Office of Science web site has several talks which provide the direction SciDAC and Office of Science is going. Computations science is a third leg (experiment and theory) in science exploration. US will join ITER, based on belief that ITER will work, this belief is based on computational simulations, but the computational facilities are not powerful enough yet. OS philosophy is to develop the computation to become a fully fledged third leg of science. There is emerging, in Washington, an understanding of the need for UltraScale simulation. OS taking leadership in UltraScale simulation (large scale facilities), while NSF takes the lead in Grid computation. This is a very complementary set up. National security folks, DoD, NASA also have big needs for high end computation. Many programs (e.g. NASA) that were powerful in computation have allowed the programs to wither. NASA does not have the computational power top handle the requirements for analyzing gravitational collapse, colliding black holes etc. for data from the 3 satellite LISA (gravitational physics) project. OS want to reverse this trend of high end computation. They also want to drive it from the science end rather than saying here is a fast machine figure out how to use it. ASCI machine program efficiency on non ASCI specific problem is in the single digit percents The EarthGrid (26.5 TFlops) supercomputer just developed in Japan has raised the recognition that computing for general purpose science computations. In president's budget there is $15M for computational architectures. Expect to be able to build such general purpose machines for 4-5 years. Ray believes we (US) has fallen behind and needs to regain the lead.

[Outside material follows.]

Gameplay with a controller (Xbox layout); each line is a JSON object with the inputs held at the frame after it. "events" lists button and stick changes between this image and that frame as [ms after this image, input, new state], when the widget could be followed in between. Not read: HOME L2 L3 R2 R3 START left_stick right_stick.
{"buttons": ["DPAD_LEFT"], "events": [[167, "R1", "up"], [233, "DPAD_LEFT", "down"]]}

They are working with IBM. At NERSC have a 10 TeraFLOPs general purpose machine from IBM (turned on in March 2003), 50% of this will be available to the scientific community, and about 20% is for SciDAC, and 30% for Grand Challenge - IBM has only guaranteed 12% of the cycles for general purpose computing, so this makes it difficult to see how to use for general advanced science. Supernova (nuclear science) gets 35%, radiation hydrodynamics gets 18% of peak, accelerator modeling is 25%, Wilkinson have 50%.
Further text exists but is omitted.